Rendered chart images
=== Begin Enclosure ===

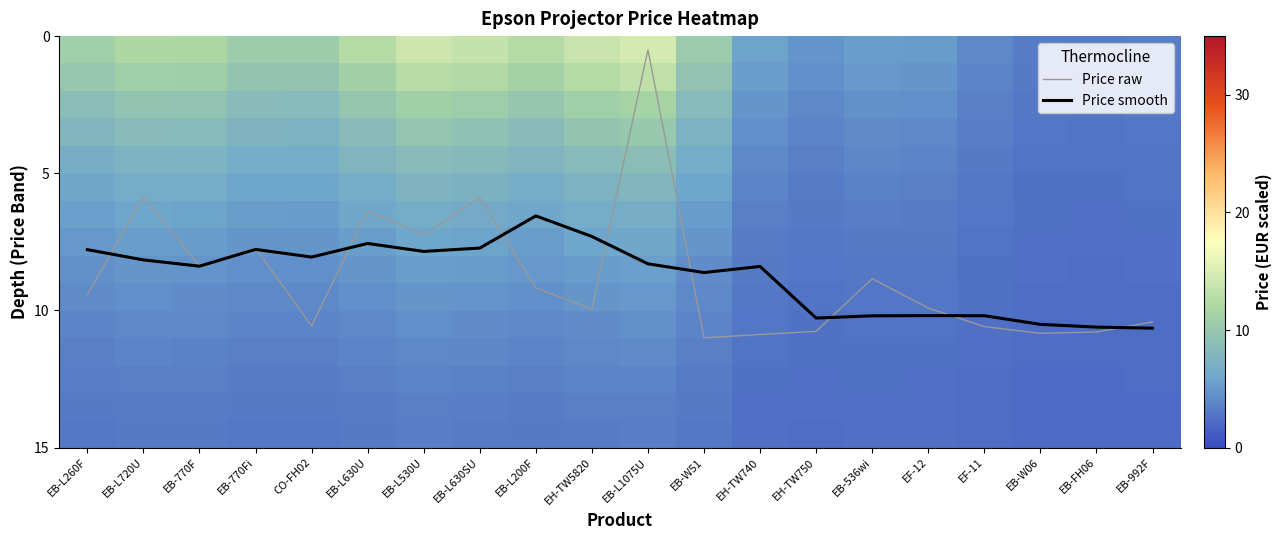

Is it true that Price raw equals 10.8 at EB-770Fi?

False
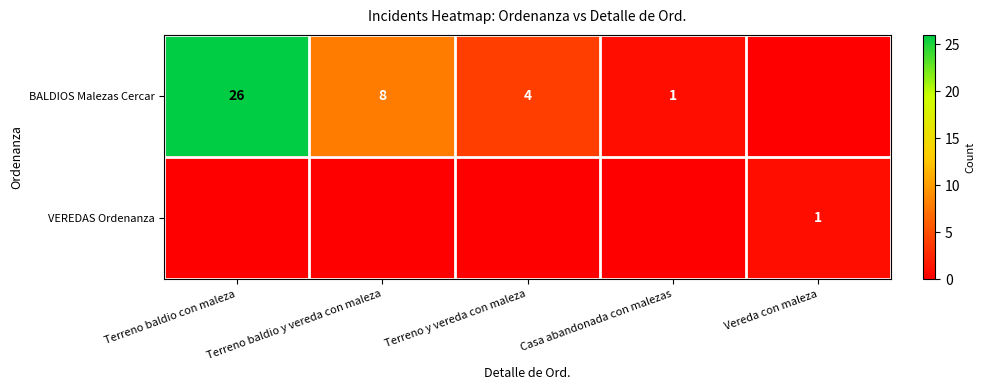

What is the total value across all series at Vereda con maleza?

1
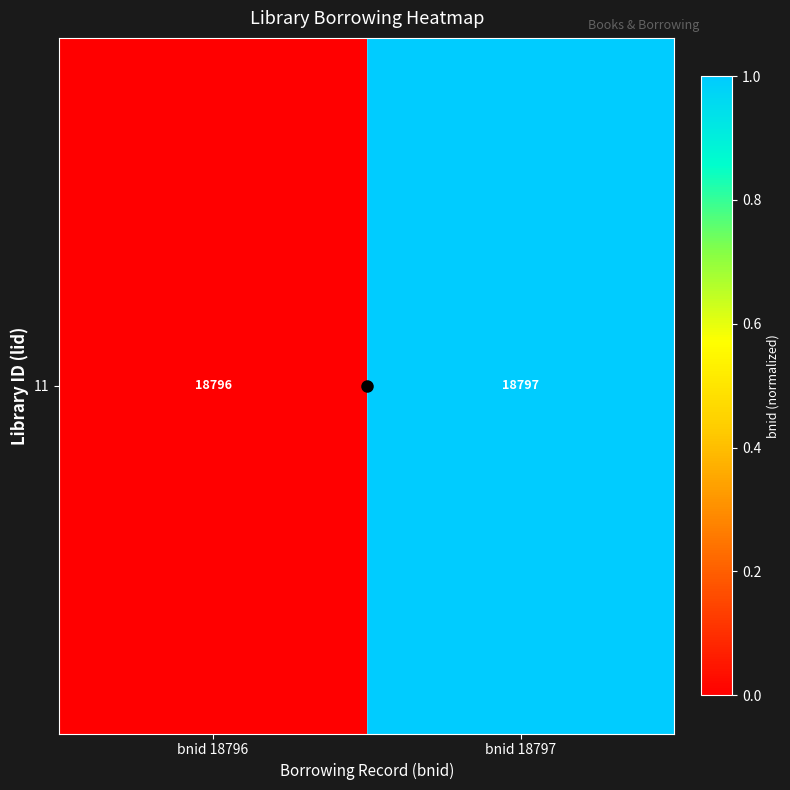

How many positive values are there?

1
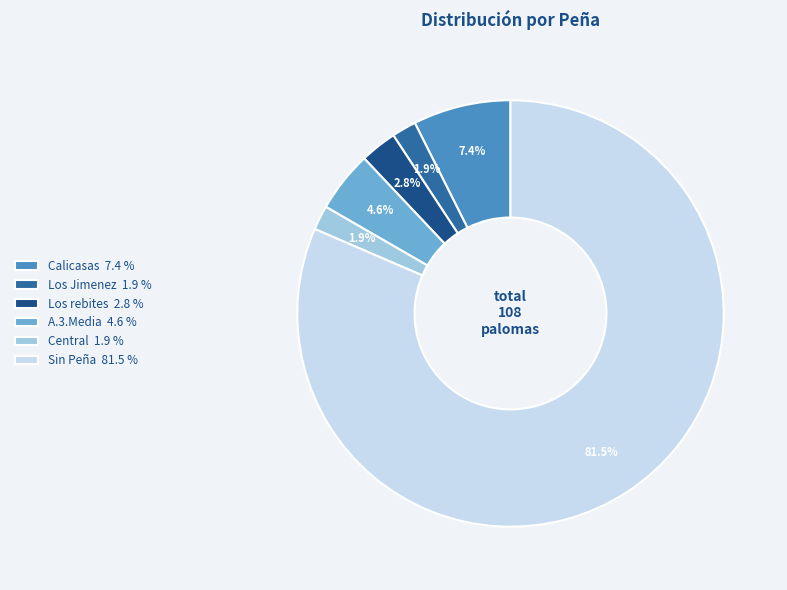

Approximately how many times larger is the value at A.3.Media 4.6 % compared to Calicasas 7.4 %?

0.6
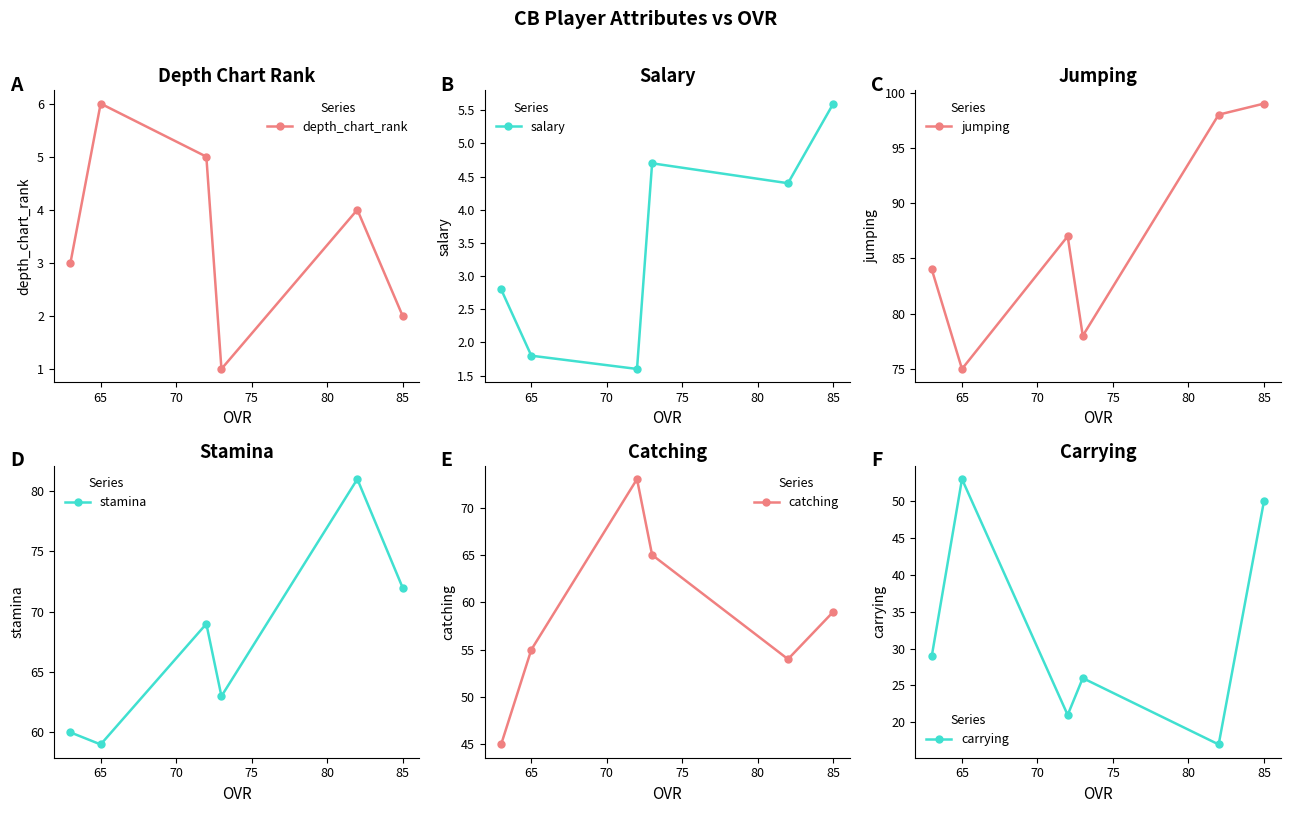

True or false: carrying and jumping intersect in this chart.

False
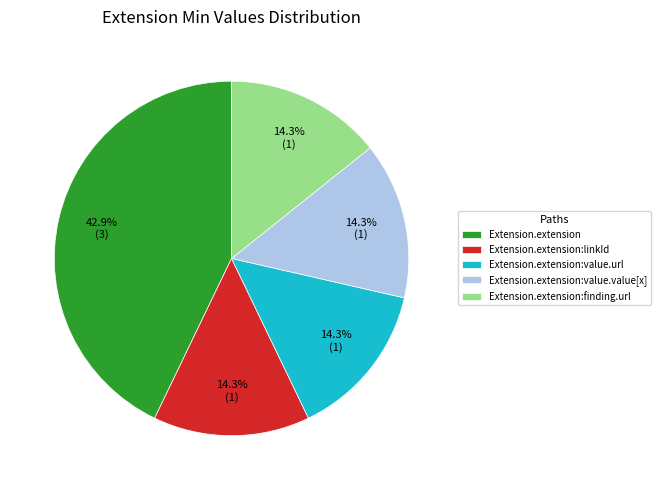

To the nearest percent, what is the difference between the largest and smallest slice percentages?

29%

=== End Enclosure ===

**WORK TO COMPLETE:** Repeat every line of the material word for word, leaving out the pictures.

**EXERCISE RESULT:**
Is it true that Price raw equals 10.8 at EB-770Fi?

False

What is the total value across all series at Vereda con maleza?

1

How many positive values are there?

1

Approximately how many times larger is the value at A.3.Media 4.6 % compared to Calicasas 7.4 %?

0.6

True or false: carrying and jumping intersect in this chart.

False

To the nearest percent, what is the difference between the largest and smallest slice percentages?

29%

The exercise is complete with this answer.